Press release from Rutgers, the State University of New Jersey. Adapted for space. See full report here.
According to the U.S. Centers for Disease Control and Prevention (CDC), about 4 percent of 8-year-old boys and 1 percent of 8-year-old girls in the U.S. have autism. The first study, the CDC’s 2020 autism prevalence report, found that California set new records, diagnosing 45 percent more boys with autism than any other state in the network.
Nearly 7 percent of all 8-year-old boys in the San Diego region are estimated to have autism spectrum disorder (ASD), according to the report.
In New Jersey, the combined rate of 8-year-old boys and girls with ASD was 28.7 per 1,000 children (2.9 percent), the third highest behind Minnesota (3 percent) and California (4.5 percent).
Maryland recorded the lowest rate (2.3 percent) across the 11 states in the network (which includes Arizona, Arkansas, California, Georgia, Maryland, Minnesota, Missouri, New Jersey, Tennessee, Utah and Wisconsin).

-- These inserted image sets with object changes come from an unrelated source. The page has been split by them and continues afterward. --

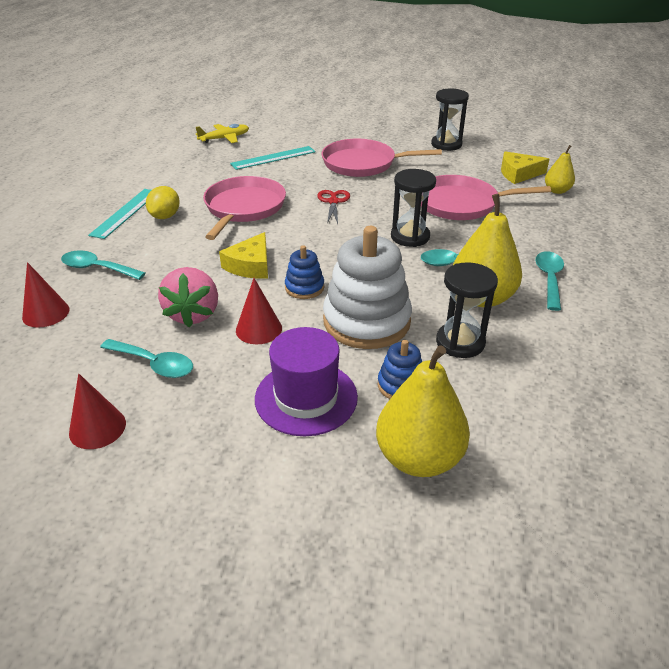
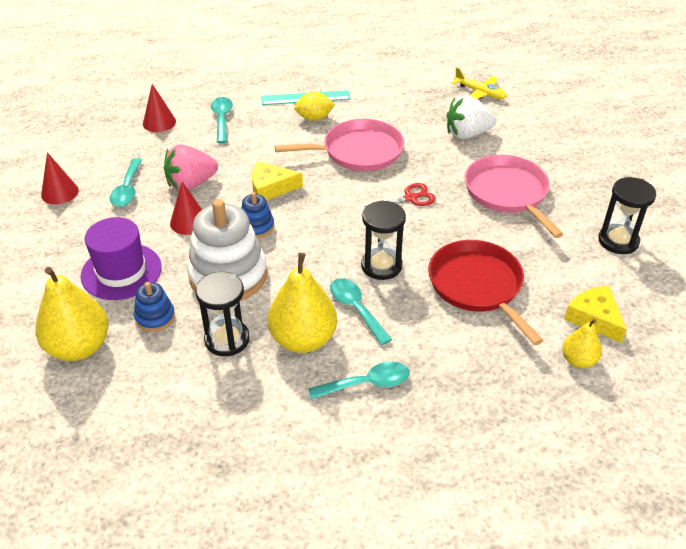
camera: 65 degrees right, 5 degrees up
turquoise ruler [230,146,316,170] -> white strawberry [447,95,496,139]
pink pan [421,175,551,220] -> red pan [428,240,543,345]

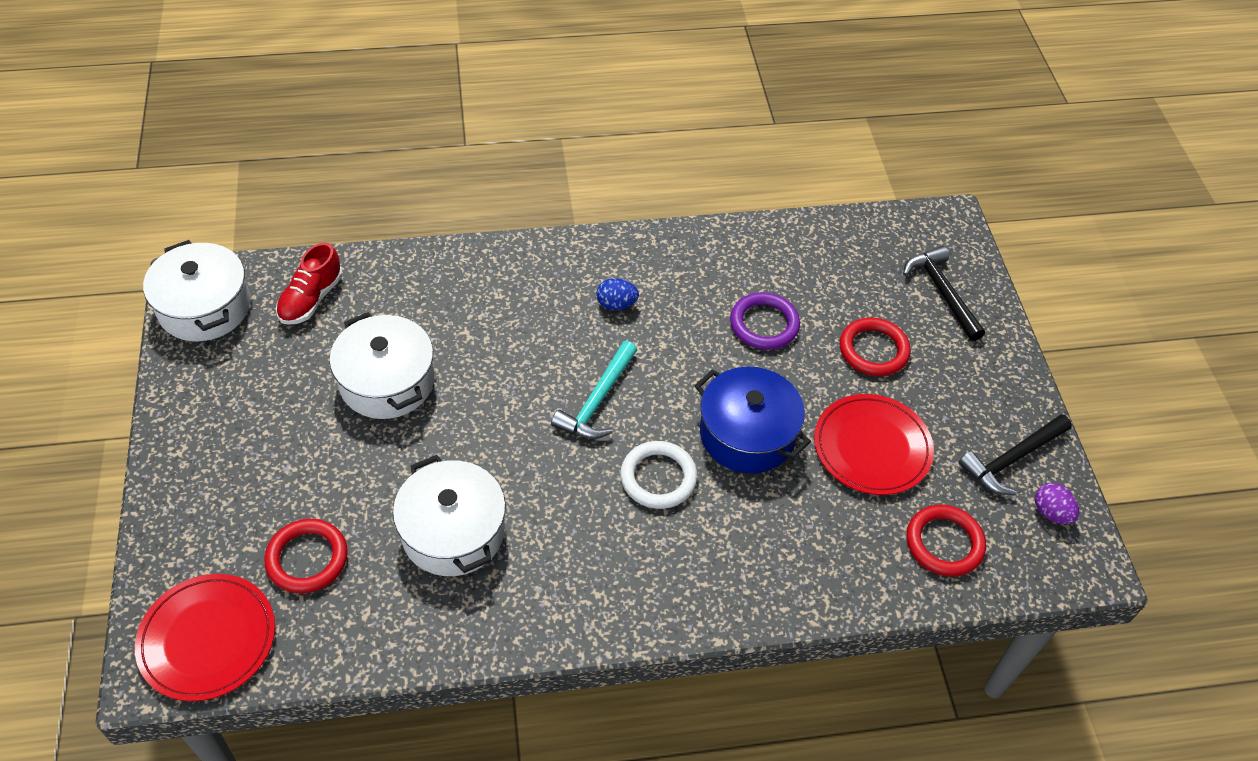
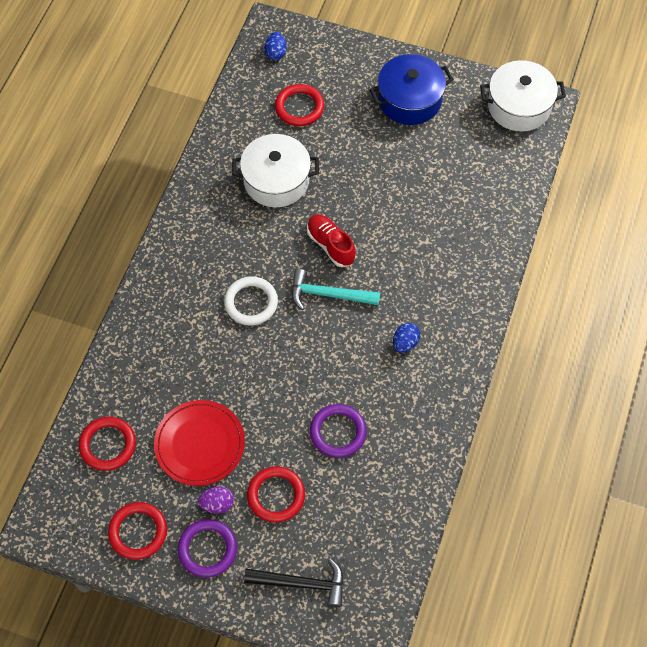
camera: 120 degrees right, 10 degrees up
red plate [135,574,275,701] -> blue egg [264,32,287,60]
red shoe [276,242,343,325] -> red shoe moved to [307,214,356,267]
white pot [329,312,434,419] -> none
turquoise hammer [551,341,637,439] -> turquoise hammer turned 45 degrees counterclockwise [292,269,380,310]
blue pot [695,366,811,474] -> blue pot moved to [370,54,454,125]
black hammer [959,414,1072,495] -> red ring [108,502,167,560]
purple egg [1035,483,1079,524] -> purple egg moved to [198,487,234,513]
none -> purple ring [178,519,237,578]

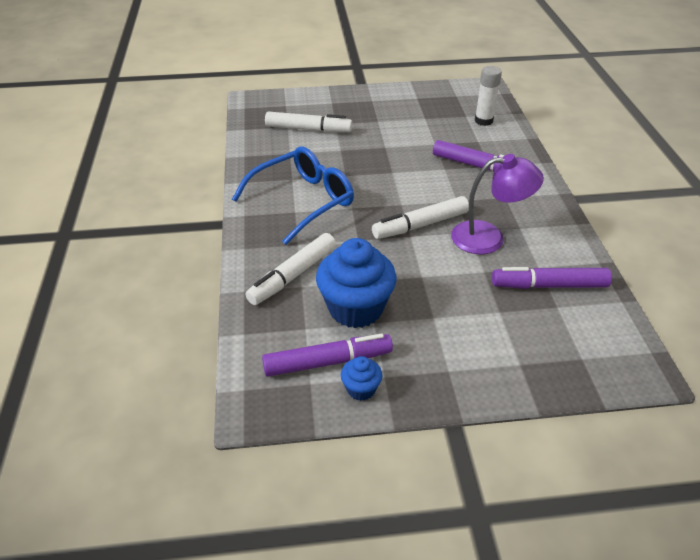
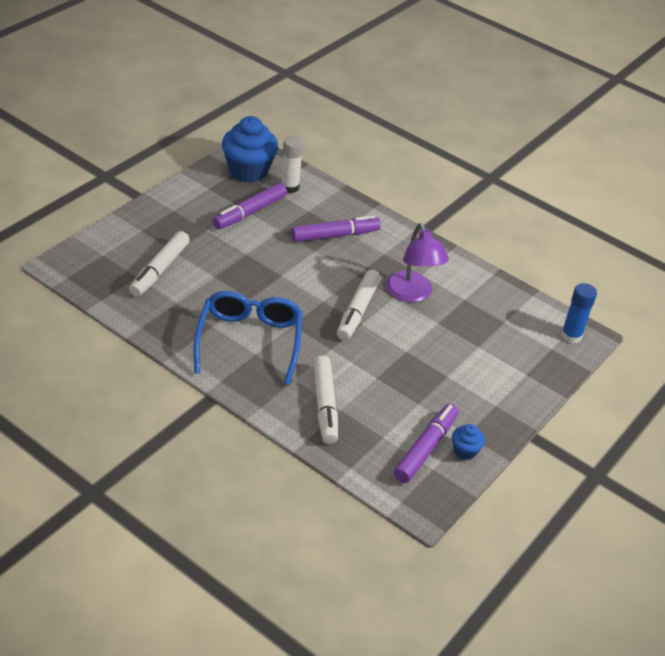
camera: 50 degrees left, 0 degrees up
white marker [265,111,352,132] -> white marker turned 150 degrees clockwise [129,231,190,297]
blue cupcake [316,238,396,328] -> blue cupcake moved to [222,116,278,182]
purple lamp [451,154,544,255] -> purple lamp turned 120 degrees clockwise [386,223,449,302]
purple marker [492,267,612,289] -> purple marker moved to [213,183,287,229]
none -> blue glue stick [561,283,597,343]

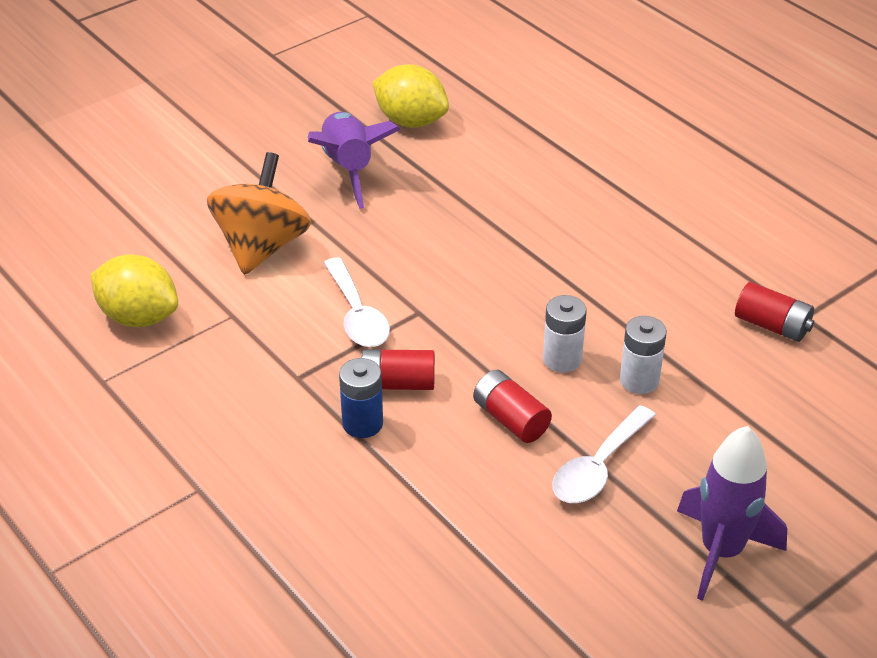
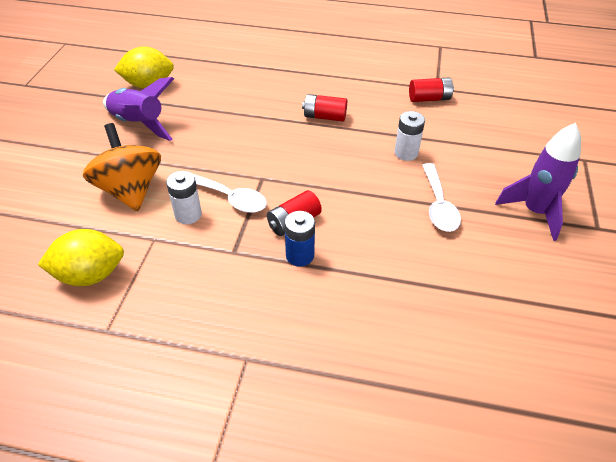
camera: 40 degrees left, 5 degrees up
red battery [473,370,552,443] -> red battery moved to [302,94,347,122]
white battery [543,295,587,373] -> white battery moved to [166,171,202,224]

“For California in particular, the data are surprising and represent the highest autism prevalence estimates from a region by an epidemiologic study,” Dr. Walter Zahorodny said, director of the study.
There may be several reasons for the disparity between California’s numbers and the rest of the country, he said. For one, California’s figures were drawn from an area in metro San Diego that is leading national efforts to diagnose autism as early as possible, translating into more accurate – and higher – numbers than other states.
State-funded centers also provide evaluations and service coordination for children with disabilities and their families. Other states may be undercounting because they don’t have as many diagnostic resources, he said.
“The true rate may not be substantially different between California and other ADDM states, including New Jersey,” Zahorodny said. “What’s different is that California implemented some wide-ranging screening and intervention programs, which may have resulted in a higher estimated prevalence than elsewhere in the network.”
“Once considered a rare disorder, these figures suggest that autism may be one of the most common disabilities,” Zahorodny said. “The trouble is we don’t understand what the primary drivers of the increase are.”
Zahorodny said other states should consider expanding screening programs to echo what California has done. “Consistent universal screening of young children coordinated through multiple pediatric practices may be the way to make a difference in autism detection and intervention,” he said.
More difficult to ascertain is why ASD prevalence continues to climb. While there are known risk factors for autism, including age of parents, multiple-gestation birth, prematurity, C-section delivery and care in the intensive care unit after delivery, these perinatal factors have remained relatively stable even as the rate of ASD has continued to surge.
A common misconception is that better awareness and more availability of services is largely responsible for the rise, but Zahorodny said this was “impossible” because the scope and breadth of increase has been extensive across all subtypes of ASD, from mild to severe, and across all demographic groups.
“This is not just a phenomenon of becoming more sensitive to subtly impaired kids,” he said.